# Tzalam aka Caribbean Walnut



## allpurpose (Jul 2, 2017)

Lately I've been working with this species a bit and love it.. It's not the cheapest lumber on the market, but the store here locally (Columbia SC, Mann Tools) carries some 3 foot 3/8" stock and some 1" (actually 7/8") What a lovely grain and even the end grain is beautiful.. If you can get your hands on it I think you'll really like it..


----------



## Herb Stoops (Aug 28, 2012)

allpurpose said:


> Lately I've been working with this species a bit and love it.. It's not the cheapest lumber on the market, but the store here locally (Columbia SC, Mann Tools) carries some 3 foot 3/8" stock and some 1" (actually 7/8") What a lovely grain and even the end grain is beautiful.. If you can get your hands on it I think you'll really like it..

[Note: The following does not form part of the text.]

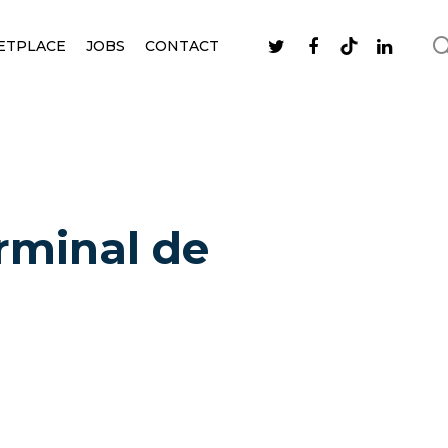
ETPLACE
JOBS
CONTACT
rminal de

What does it run /bd. ft. there? What are the characteristics,got a picture?

Is it a dense ,heavy wood?
I have never heard of it.
Herb


----------



## Herb Stoops (Aug 28, 2012)

Found it:
Tzalam | The Wood Database - Lumber Identification (Hardwood)

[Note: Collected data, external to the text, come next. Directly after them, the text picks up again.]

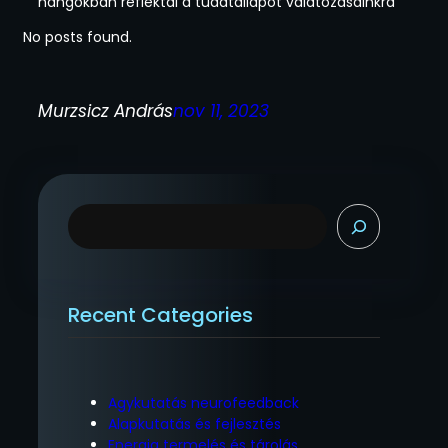
hangokban reflektál a tudatállapot válatozásainkra
No posts found.
Murzsicz András
nov 11, 2023
K
e
r
e
s
Recent Categories
é
s
Agykutatás neurofeedback
Alapkutatás és fejlesztés
Energia termelés és tárolás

Looks nice will have to check it out.

Thanks for posting, N/a, allpurpose.
Herb


----------



## difalkner (Jan 3, 2012)

@allpurpose - when you get a minute go ahead and complete your profile with first name and location. This helps us to help you and also lets us know if you're close to another member for those times when we need an extra hand to lift heavy things. :wink:

Any kind of Walnut is good Walnut! LOL!

David


----------